Let’s face it. I am strictly a sub-tropical variety.
I thrive under conditions with balmy weather, with temps hovering around the 85 degree mark, clear skies, white puffy clouds, and the gentlest warm breeze (I don’t like drafts at ALL.)
Any hotter, and I can tolerate it. Not happily, but I can tolerate it.
Any colder? Forget it. My feet turn into size 4 foot-shaped ice blocks. Forget that old wives tale about keeping warm if you keep your head covered. Me? I must have warm feet to feel any smidge of metabolic activity.
And if it’s below the mid 50s, with a gray sky and a chill wind? I start exhibiting definite signs of hypothermia.
My intolerance to cold has generated all sorts of responses over the years, from the mild eye-roll to the gnashing of teeth as my own teeth chattering disturbs someone in their peaceful enjoyment of the thermostat set on 68 degrees in the summer time. In my previous dayjob, I always took a big ugly fleece jacket that I zipped over whatever suit blazer I was wearing. The hideous thing evoked all sorts of teasing, as I wore it year-round: indoor climes of hot-natured office staff generally hover in the mid to upper 60s.
The Husband and The Kiddo are both hot-natured, and I have learned how to wrap up just short of looking like a mummy in order to survive their ceiling fans and preferred chilly temps.
When it comes to writing, it’s almost impossible to think creatively while one is shaking uncontrollably. So as I wrote the book that wound up being my first sale, I would wrap up in warm fuzzy socks and a big old jacket that The Sister had accidentally left at my house.
But then my computer became so old that I couldn’t upgrade the browser any more, and I moved operations to my laptop and my bedroom. There, ensconced in layers of warm fluffy blankets, I wrote in comfort. Not so for The Husband, as the light from the screen kept him awake.
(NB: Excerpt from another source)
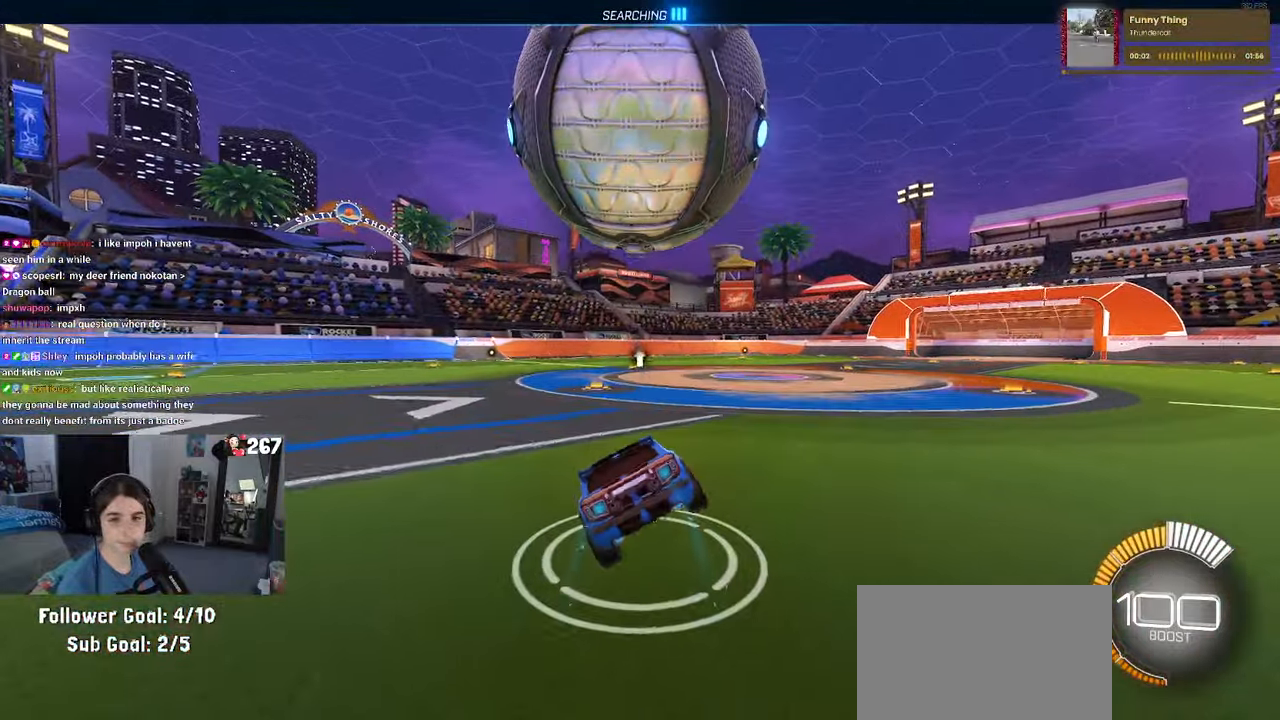
{"buttons": [], "left_stick": "center", "right_stick": "center", "events": [[100, "left_stick", "right"], [183, "CROSS", "down"], [217, "SQUARE", "up"], [283, "CROSS", "up"], [350, "left_stick", "center"]]}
So I cleaned out the office of all the detritus that had landed there upon my abandonment, and it’s a great place to write. Except for my cold feet. And my cold body.
I’m now in the midst of plotting the stealthy retrieval of the aforementioned big old jacket from The Sister’s house, because it was warm enough to thaw my brain, but light enough in weight to allow me more freedom of movement than a mummy, and of course, it also led to a sale. The combo of warmth and good luck is hard to beat!